What’s next for Northlands? The new CEO weighs in
EDMONTON – Northlands’ vision and future is changing, and so is the CEO of the organization. As of Sept. 15, 2014, Tim Reid will step into the position of the chief executive officer of Northlands and take on a new role as the Edmonton Oilers organization transitions to the new downtown arena.
Reid has a large history in facility development. He was previously the chief executive officer at the Regional Recreation Corporation of Wood Buffalo as well as the chief operating officer at MacDonald Island Park in Fort McMurray.
Reid said his previous work involved facilities that were behind schedule, over budget or incomplete, so he is eager to begin with Northlands, which he described as a well established organization.
“It allows me to understand exactly what’s going to be happening with the onboarding of the new arena downtown, and the opportunities and challenges,” said Reid.
The first job Reid will tackle is getting to know his large Northlands staff. He hopes to build a plan based on the people, the organization, and those who have delivered the services in the last number of years. Afterwards, Reid will begin to have the financial discussion.
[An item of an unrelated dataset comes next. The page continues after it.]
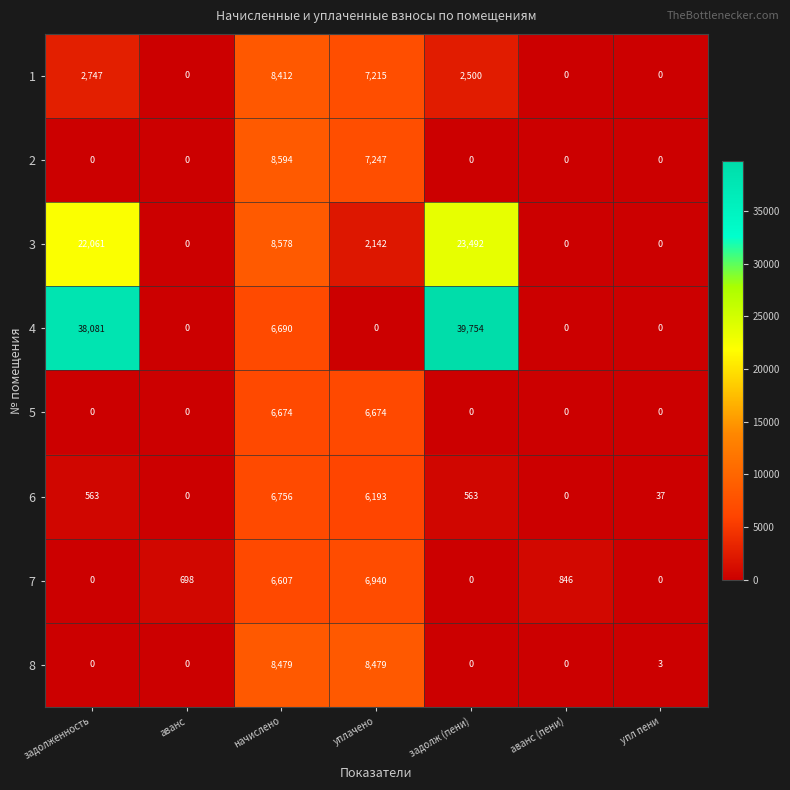

How many 1 values are between 0 and 7215?

6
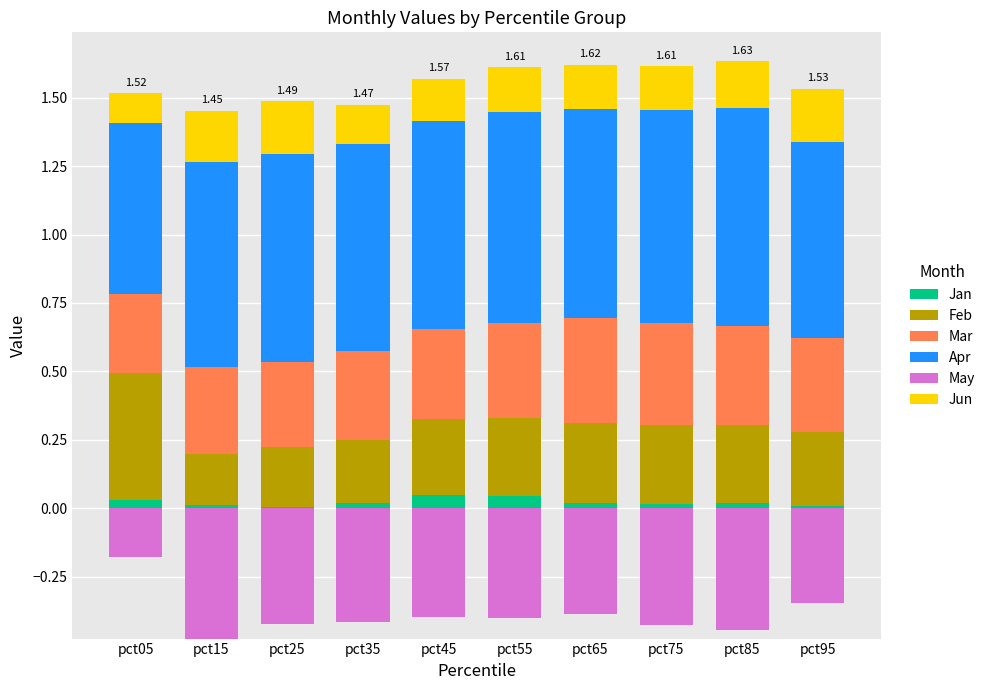

The value of Apr at pct25 is 1.2. True or false?

False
“When change happens, and the Edmonton Oilers and that property moves to a new location, there will be a deficiency. . . in the budget that we have to find,” said Reid.
“I think we need to be creative using the skill sets we have.
“But I also think the relationships that have always existed are going to be part of that equation.”
Concerning the timeline, Reid isn’t too worried. Currently, Northlands doesn’t have a specific date set for the new approach, but Reid is certain that once he speaks to the organization’s staff, they’ll get a sense of what comes next.
“Were trying to gather the data as we speak so we know exactly what happens when the Oilers and their property move to a new arena,” explained Reid. “I will suggest within the next six months we’ll have that answer without question.”
Overall, he wants to build on a number of areas where Northlands has been successful. He believes the company is sustainable because its portfolio is very diverse.
“We are an organization with agriculture roots, entertainment roots, and community capacity roots. So for me, I want to be the place where people go to celebrate,” Reid said.
“I want to be the heart of Edmontonians when they think about something they’re going to do with their families, something they’re going to do for a night out, where they go to be energized about calling Edmonton home, that’s where we want to be.”